__WORK TO BE COMPLETED__
Among the entries below, one stretch runs from the line that contains "right knee: (518, 407)" through the line that contains "left ankle: (47, 450)". Repeat that stretch exactly, ends included, and only that.

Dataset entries
========

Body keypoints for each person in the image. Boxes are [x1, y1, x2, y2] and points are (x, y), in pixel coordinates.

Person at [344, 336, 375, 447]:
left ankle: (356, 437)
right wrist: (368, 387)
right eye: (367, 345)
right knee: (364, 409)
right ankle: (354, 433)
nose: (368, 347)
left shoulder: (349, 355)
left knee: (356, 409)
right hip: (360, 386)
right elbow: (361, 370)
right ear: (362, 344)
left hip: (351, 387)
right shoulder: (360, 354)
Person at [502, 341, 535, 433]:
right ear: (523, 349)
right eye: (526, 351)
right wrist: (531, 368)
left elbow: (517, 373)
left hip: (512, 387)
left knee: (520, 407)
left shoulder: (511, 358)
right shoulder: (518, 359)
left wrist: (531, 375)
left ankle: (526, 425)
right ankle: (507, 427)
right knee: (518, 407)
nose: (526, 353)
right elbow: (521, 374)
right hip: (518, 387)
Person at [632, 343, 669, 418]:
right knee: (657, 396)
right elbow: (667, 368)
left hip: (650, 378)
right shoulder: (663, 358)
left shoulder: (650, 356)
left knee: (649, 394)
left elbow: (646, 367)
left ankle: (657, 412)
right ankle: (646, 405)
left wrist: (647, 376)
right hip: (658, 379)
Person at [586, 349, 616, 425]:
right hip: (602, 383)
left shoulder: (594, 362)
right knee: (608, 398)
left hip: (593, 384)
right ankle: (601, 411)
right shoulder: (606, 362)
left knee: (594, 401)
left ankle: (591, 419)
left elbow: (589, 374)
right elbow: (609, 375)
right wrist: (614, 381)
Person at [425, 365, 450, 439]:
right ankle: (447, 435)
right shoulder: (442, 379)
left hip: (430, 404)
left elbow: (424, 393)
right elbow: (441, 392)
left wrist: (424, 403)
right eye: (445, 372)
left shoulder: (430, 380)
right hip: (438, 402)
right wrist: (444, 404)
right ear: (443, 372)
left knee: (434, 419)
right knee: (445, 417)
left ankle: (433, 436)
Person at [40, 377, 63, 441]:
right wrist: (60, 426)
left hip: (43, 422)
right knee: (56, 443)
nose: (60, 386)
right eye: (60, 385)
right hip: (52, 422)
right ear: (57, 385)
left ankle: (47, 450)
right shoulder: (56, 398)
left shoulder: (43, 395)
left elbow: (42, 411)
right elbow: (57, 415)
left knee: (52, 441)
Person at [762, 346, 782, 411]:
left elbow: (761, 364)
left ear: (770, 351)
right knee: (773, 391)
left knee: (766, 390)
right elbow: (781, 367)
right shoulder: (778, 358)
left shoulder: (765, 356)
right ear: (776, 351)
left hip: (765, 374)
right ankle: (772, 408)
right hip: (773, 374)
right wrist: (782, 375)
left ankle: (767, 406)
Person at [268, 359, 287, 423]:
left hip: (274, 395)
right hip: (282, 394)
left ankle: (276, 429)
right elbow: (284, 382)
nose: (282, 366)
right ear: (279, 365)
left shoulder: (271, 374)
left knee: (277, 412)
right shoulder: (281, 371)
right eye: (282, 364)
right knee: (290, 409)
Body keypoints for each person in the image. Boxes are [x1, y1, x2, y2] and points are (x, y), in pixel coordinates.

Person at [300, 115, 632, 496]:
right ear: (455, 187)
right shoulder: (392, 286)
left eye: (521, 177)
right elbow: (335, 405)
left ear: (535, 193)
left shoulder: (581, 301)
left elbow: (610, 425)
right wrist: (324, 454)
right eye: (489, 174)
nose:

========

__PROBLEM SOLUTION__
right knee: (518, 407)
nose: (526, 353)
right elbow: (521, 374)
right hip: (518, 387)
Person at [632, 343, 669, 418]:
right knee: (657, 396)
right elbow: (667, 368)
left hip: (650, 378)
right shoulder: (663, 358)
left shoulder: (650, 356)
left knee: (649, 394)
left elbow: (646, 367)
left ankle: (657, 412)
right ankle: (646, 405)
left wrist: (647, 376)
right hip: (658, 379)
Person at [586, 349, 616, 425]:
right hip: (602, 383)
left shoulder: (594, 362)
right knee: (608, 398)
left hip: (593, 384)
right ankle: (601, 411)
right shoulder: (606, 362)
left knee: (594, 401)
left ankle: (591, 419)
left elbow: (589, 374)
right elbow: (609, 375)
right wrist: (614, 381)
Person at [425, 365, 450, 439]:
right ankle: (447, 435)
right shoulder: (442, 379)
left hip: (430, 404)
left elbow: (424, 393)
right elbow: (441, 392)
left wrist: (424, 403)
right eye: (445, 372)
left shoulder: (430, 380)
right hip: (438, 402)
right wrist: (444, 404)
right ear: (443, 372)
left knee: (434, 419)
right knee: (445, 417)
left ankle: (433, 436)
Person at [40, 377, 63, 441]:
right wrist: (60, 426)
left hip: (43, 422)
right knee: (56, 443)
nose: (60, 386)
right eye: (60, 385)
right hip: (52, 422)
right ear: (57, 385)
left ankle: (47, 450)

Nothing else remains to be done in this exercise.